==== Available records

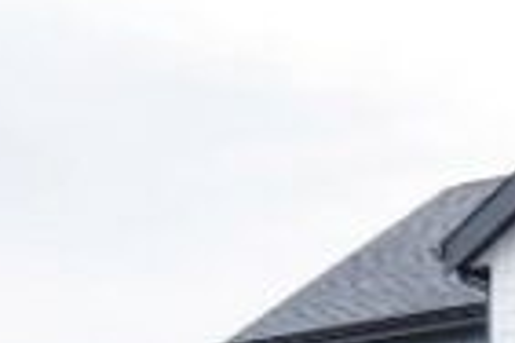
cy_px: 469
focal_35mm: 152
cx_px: 701
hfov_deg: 13.0
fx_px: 2174
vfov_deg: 8.9
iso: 640
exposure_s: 1/1000
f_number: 3.2
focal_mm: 21
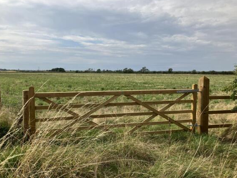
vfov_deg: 48.2
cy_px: 89
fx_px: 199
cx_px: 118
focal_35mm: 29
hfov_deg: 61.7
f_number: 1.8
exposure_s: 1/2433
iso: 32
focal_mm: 3.99
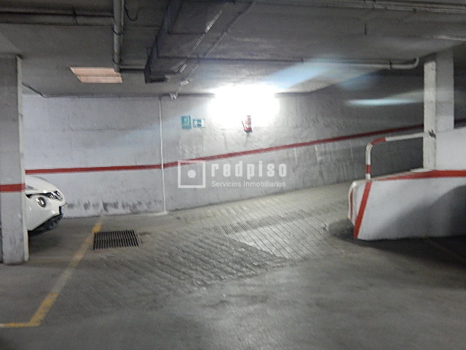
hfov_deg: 54.0
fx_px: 458
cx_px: 233
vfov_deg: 41.8
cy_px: 175
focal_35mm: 34
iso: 800
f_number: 3.3
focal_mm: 6.1
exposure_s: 1/4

========

[Job item]:
Aside from the pictures, repeat the listing exactly.

[Solution for this problem]:
cy_px: 469
focal_35mm: 152
cx_px: 701
hfov_deg: 13.0
fx_px: 2174
vfov_deg: 8.9
iso: 640
exposure_s: 1/1000
f_number: 3.2
focal_mm: 21
vfov_deg: 48.2
cy_px: 89
fx_px: 199
cx_px: 118
focal_35mm: 29
hfov_deg: 61.7
f_number: 1.8
exposure_s: 1/2433
iso: 32
focal_mm: 3.99
hfov_deg: 54.0
fx_px: 458
cx_px: 233
vfov_deg: 41.8
cy_px: 175
focal_35mm: 34
iso: 800
f_number: 3.3
focal_mm: 6.1
exposure_s: 1/4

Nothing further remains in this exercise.